- _What this task involves_
Return every line in the entries below that contains the word "genus", copying each such line unchanged.

# Start of Provided records

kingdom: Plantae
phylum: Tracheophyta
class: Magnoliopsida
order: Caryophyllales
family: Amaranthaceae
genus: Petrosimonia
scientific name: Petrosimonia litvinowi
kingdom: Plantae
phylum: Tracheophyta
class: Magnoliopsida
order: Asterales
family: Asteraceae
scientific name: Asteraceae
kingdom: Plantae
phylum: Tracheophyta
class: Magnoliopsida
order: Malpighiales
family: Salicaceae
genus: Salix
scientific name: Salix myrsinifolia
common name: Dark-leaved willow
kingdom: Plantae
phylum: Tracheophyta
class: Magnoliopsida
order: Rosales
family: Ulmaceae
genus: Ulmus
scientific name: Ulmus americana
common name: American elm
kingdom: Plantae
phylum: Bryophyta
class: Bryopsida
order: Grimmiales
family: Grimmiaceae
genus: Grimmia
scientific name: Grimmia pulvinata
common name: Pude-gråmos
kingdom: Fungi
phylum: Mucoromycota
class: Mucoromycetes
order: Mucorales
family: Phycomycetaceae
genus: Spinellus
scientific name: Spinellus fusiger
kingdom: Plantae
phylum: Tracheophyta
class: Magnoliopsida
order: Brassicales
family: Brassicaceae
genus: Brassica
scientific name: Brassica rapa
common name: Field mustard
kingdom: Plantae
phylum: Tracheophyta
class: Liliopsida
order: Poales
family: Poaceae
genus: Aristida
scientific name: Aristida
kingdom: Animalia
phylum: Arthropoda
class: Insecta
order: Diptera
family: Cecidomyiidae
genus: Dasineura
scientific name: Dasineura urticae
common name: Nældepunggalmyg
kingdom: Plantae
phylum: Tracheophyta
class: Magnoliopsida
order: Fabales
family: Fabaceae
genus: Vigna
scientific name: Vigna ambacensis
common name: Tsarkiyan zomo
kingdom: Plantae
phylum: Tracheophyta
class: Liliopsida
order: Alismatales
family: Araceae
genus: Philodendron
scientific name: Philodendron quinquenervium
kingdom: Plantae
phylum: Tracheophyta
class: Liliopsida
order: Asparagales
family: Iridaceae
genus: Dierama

# End of Provided records

- _Complete response_
genus: Petrosimonia
genus: Salix
genus: Ulmus
genus: Grimmia
genus: Spinellus
genus: Brassica
genus: Aristida
genus: Dasineura
genus: Vigna
genus: Philodendron
genus: Dierama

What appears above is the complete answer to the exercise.